**Dataset entries:**
# # #

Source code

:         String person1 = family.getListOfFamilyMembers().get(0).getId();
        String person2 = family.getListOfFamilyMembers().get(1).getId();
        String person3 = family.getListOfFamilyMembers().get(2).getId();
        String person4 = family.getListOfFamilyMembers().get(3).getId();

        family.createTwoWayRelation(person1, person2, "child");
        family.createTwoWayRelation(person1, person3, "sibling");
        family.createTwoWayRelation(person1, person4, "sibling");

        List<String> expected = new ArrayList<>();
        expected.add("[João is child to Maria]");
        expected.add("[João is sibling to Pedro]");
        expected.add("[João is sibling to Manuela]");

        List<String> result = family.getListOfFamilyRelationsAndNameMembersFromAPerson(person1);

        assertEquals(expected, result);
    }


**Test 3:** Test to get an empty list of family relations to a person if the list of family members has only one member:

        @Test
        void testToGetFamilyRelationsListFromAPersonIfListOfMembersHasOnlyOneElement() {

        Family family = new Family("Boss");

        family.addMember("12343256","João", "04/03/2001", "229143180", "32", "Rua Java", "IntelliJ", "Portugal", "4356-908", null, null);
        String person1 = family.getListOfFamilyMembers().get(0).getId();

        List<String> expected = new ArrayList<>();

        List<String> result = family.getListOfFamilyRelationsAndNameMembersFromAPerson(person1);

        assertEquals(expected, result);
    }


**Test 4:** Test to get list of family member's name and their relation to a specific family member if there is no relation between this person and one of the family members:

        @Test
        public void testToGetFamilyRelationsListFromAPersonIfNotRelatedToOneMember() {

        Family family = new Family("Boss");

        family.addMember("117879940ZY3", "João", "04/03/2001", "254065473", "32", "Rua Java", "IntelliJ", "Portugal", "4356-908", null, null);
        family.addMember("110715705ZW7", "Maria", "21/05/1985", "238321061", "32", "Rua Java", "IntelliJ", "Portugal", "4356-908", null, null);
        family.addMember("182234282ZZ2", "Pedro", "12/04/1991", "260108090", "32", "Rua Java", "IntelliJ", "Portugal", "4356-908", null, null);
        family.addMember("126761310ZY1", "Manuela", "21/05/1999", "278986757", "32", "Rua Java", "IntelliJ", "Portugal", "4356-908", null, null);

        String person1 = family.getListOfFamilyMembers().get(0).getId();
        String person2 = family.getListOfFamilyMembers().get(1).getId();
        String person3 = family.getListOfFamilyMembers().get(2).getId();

# # #

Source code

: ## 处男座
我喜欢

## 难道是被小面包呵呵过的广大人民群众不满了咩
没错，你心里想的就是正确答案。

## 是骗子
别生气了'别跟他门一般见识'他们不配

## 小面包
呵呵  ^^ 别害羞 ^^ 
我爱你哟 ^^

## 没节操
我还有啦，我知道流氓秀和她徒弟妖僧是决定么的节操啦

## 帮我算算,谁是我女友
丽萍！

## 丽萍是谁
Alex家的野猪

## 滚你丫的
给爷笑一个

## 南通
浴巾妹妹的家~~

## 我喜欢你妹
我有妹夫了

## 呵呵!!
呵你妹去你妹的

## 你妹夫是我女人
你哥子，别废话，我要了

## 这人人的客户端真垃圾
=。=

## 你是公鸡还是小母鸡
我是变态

# # #

Report each line of the data that includes the string "sibling".

**Response below:**
        family.createTwoWayRelation(person1, person3, "sibling");
        family.createTwoWayRelation(person1, person4, "sibling");
        expected.add("[João is sibling to Pedro]");
        expected.add("[João is sibling to Manuela]");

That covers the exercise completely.